Ankara Bar files complaint on allegations of torture at police department

The Ankara Bar Association has announced that they filed a complaint against the Ankara Police Department based on nine allegations of torture made by detainees held at detention centers in February and March, Turkish Minute reported.

The association on Thursday released a written statement titled “There’s no end to torture allegations in police units in Ankara” on their website, saying they had submitted complaints to the Ankara Chief Public Prosecutor’s Office regarding nine such allegations.

According to the statement, four incidents of torture are claimed to have taken place in the narcotics unit, three in the Sincan District Police Department and two in the counterterrorism unit between Feb. 8 and March 25.

“We remind you that there are decisions made in both national courts and international jurisdictions regarding the need to ensure that public officials who commit crimes against humanity should not benefit from amnesty or the statute of limitations, with no exceptions, including in a state of war,” the lawyers said.

They also underlined that their actions would reveal the truth and that “the crime of torture, considered jus cogens in national and international jurisdictions, will not go unpunished.”
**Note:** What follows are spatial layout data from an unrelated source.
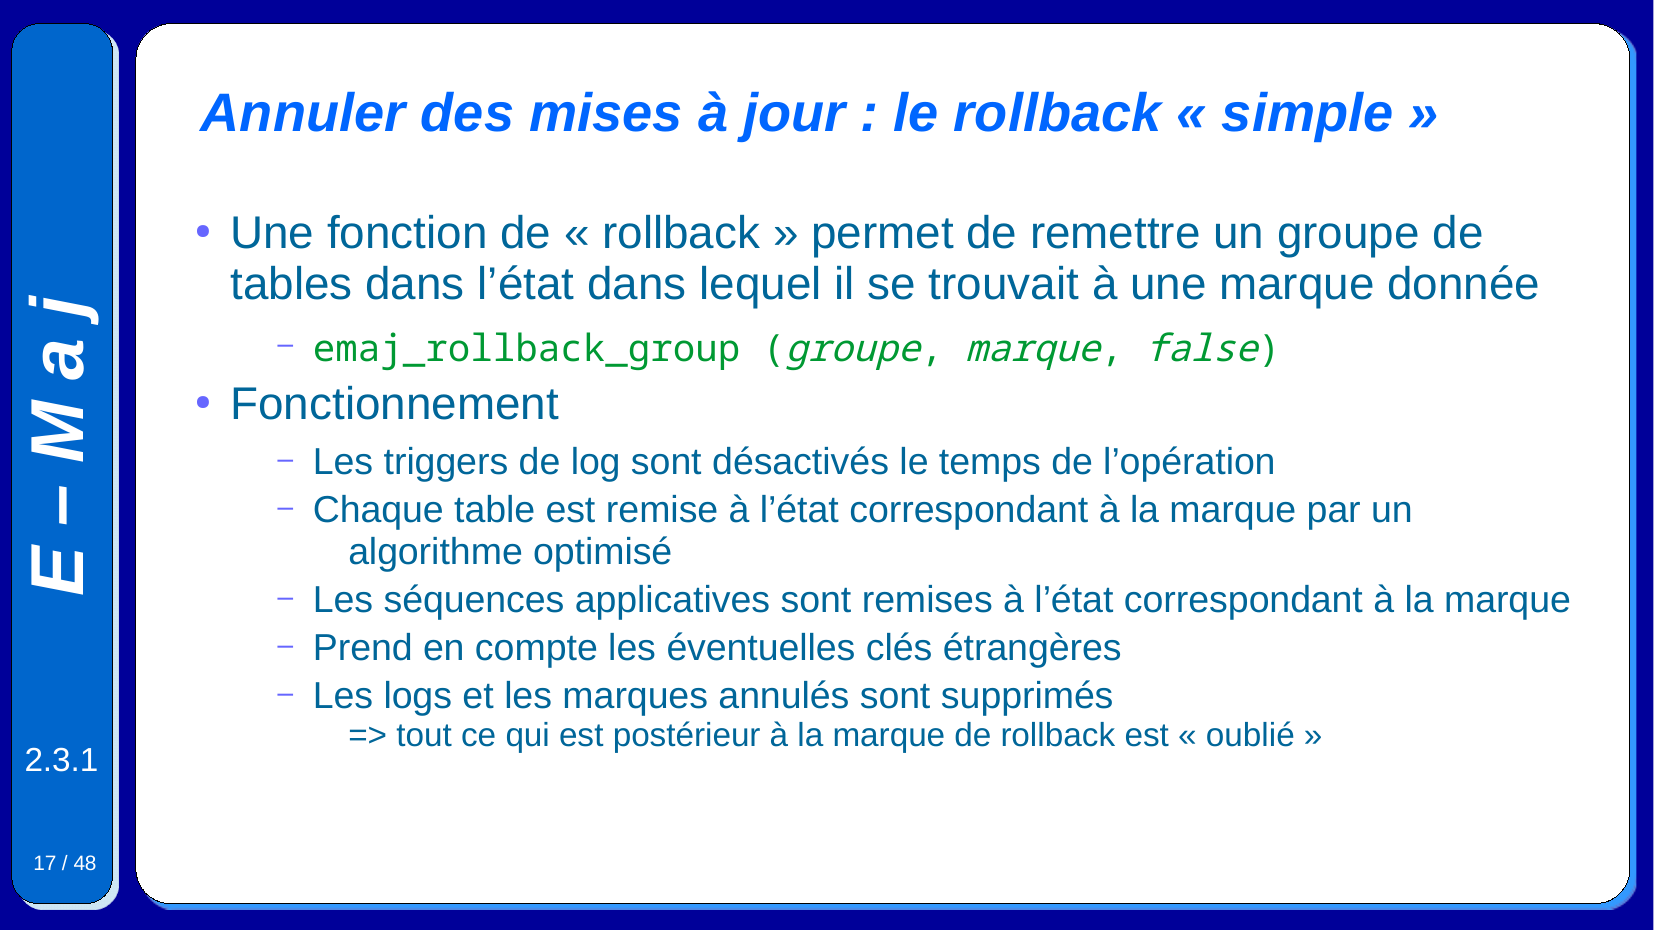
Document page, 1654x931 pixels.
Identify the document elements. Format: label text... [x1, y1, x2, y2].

list Une fonction de « rollback » permet de remettre un groupe de tables dans l’état dans lequel il se trouvait à une marque donnée emaj_rollback_group (groupe, marque, false) Fonctionnement Les triggers de log sont désactivés le temps de l’opération Chaque table est remise à l’état correspondant à la marque par un algorithme optimisé Les séquences applicatives sont remises à l’état correspondant à la marque Prend en compte les éventuelles clés étrangères Les logs et les marques annulés sont supprimés => tout ce qui est postérieur à la marque de rollback est « oublié » [177, 206, 1587, 827]
title Annuler des mises à jour : le rollback « simple » [200, 34, 1575, 191]
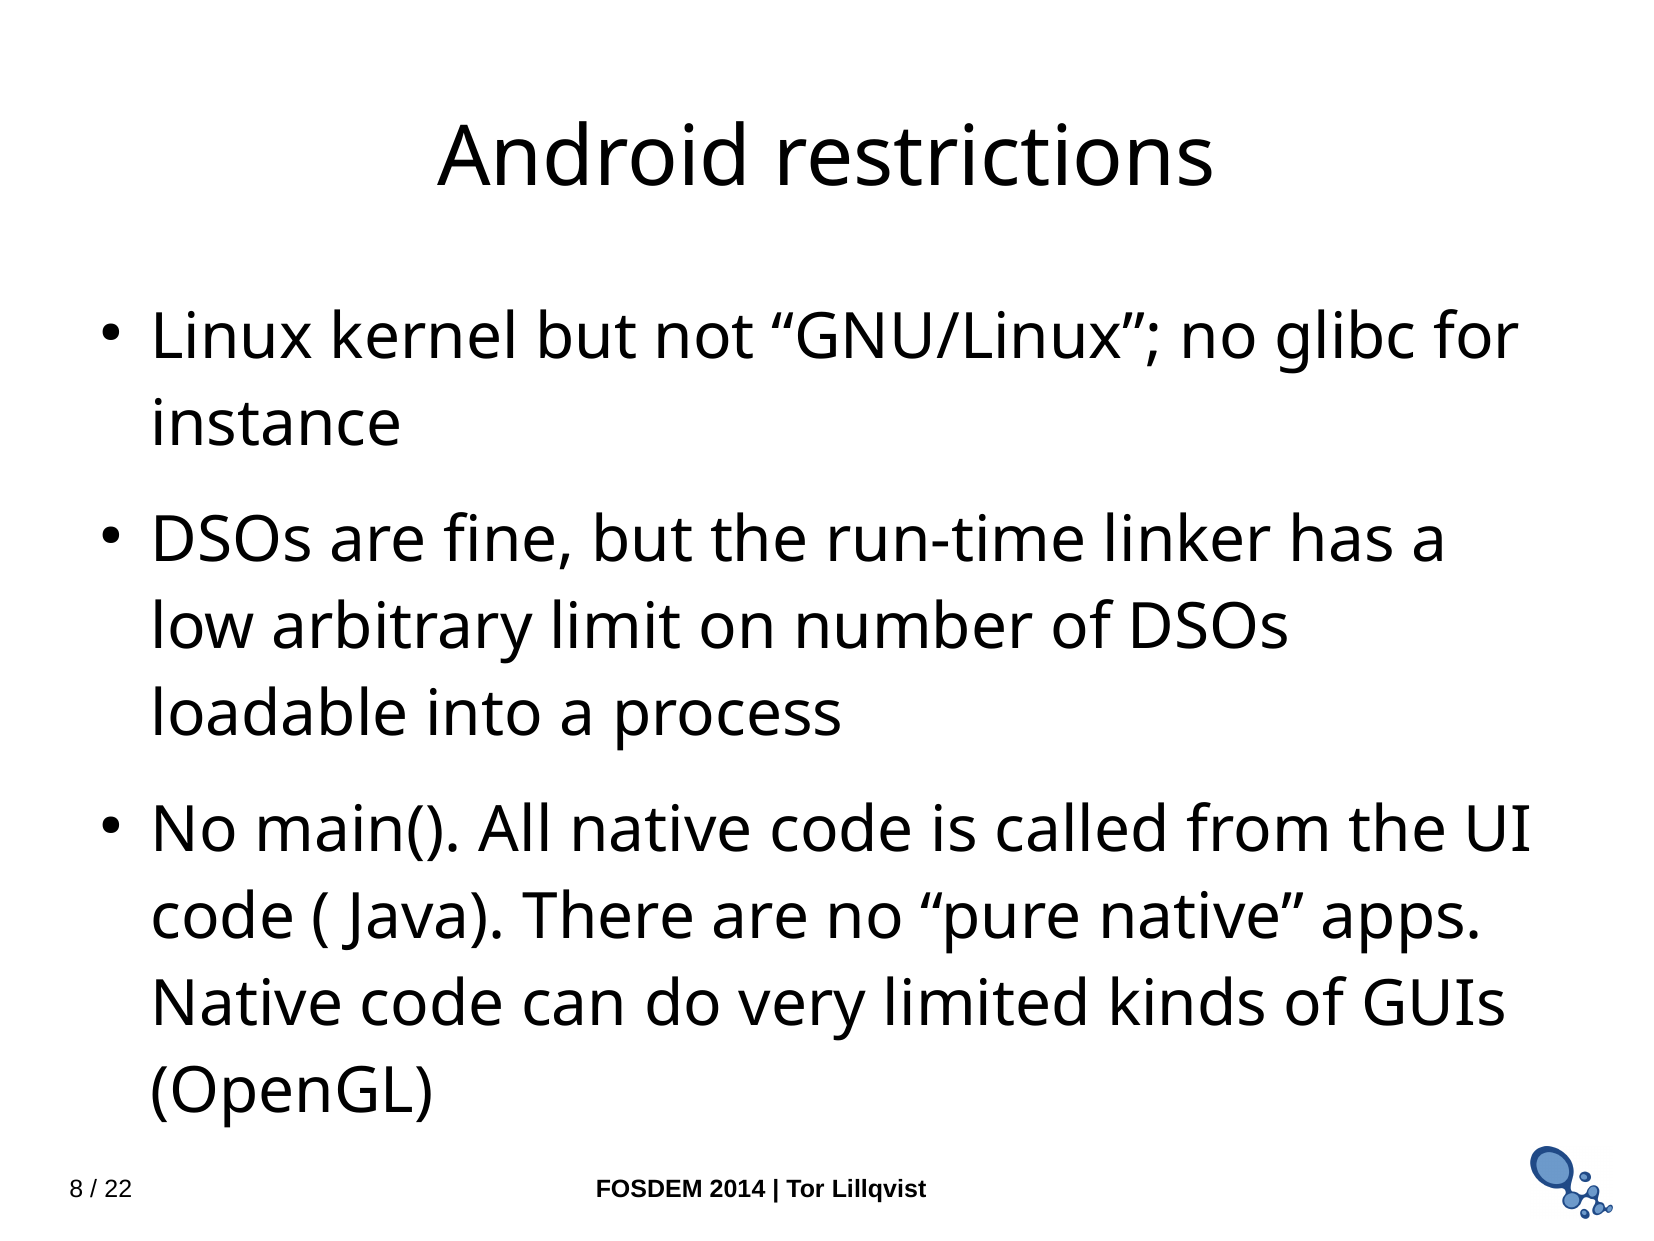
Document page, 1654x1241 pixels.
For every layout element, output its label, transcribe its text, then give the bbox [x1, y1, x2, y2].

Jus cogens are a set of universal, superior and overriding legal principles, and the prohibition of torture is one of them.
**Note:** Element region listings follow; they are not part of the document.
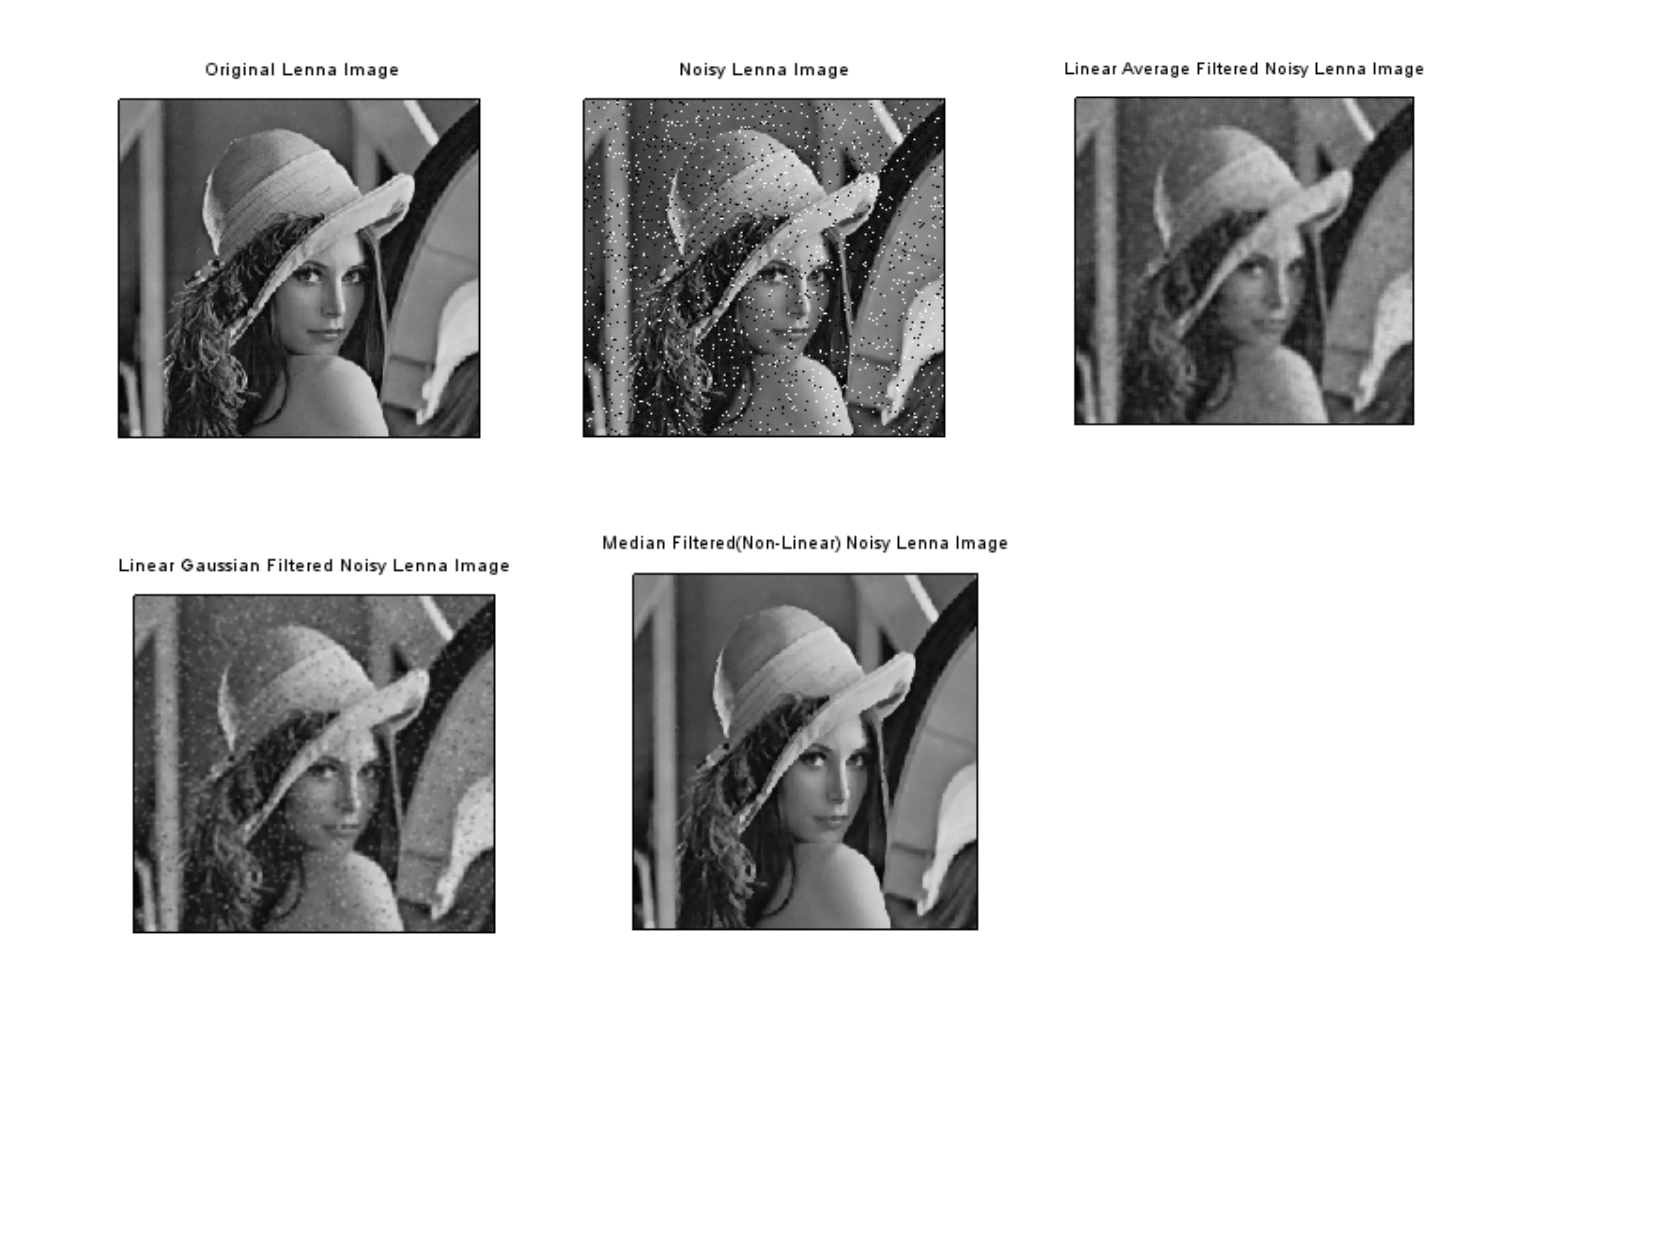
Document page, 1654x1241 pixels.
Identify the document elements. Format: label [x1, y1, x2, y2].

picture [577, 516, 1036, 991]
picture [1020, 44, 1471, 481]
picture [75, 540, 556, 991]
picture [60, 44, 1006, 496]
The Ankara Bar Association attracted criticism for refusing to publish a report by the bar’s human rights committee on allegations of torture made by detainees held at a police detention center in Ankara back in January.

Several members of the committee, including its head, resigned in February in protest following the bar’s decision not to publish the January report.

The association’s president, Kemal Koranel, who refused to publish the January report, also resigned in late March, saying in a statement on social media that failing to express a dissenting opinion about the decision was a mistake.

The January report included allegations that people who were detained due to alleged links to the Gülen movement, a faith-based group inspired by Turkish Muslim cleric Fethullah Gülen, were subjected to torture at a police detention center in Ankara.

According to a report by the TR724 news website, 300 people were detained in January in police raids across Turkey as part of investigations overseen by the Ankara Chief Public Prosecutor’s Office.

After an abortive putsch in 2016, ill-treatment and torture became widespread and systematic in Turkish detention centers. Lack of condemnation from higher officials and a readiness to cover up allegations rather than investigate them have resulted in widespread impunity for the security forces.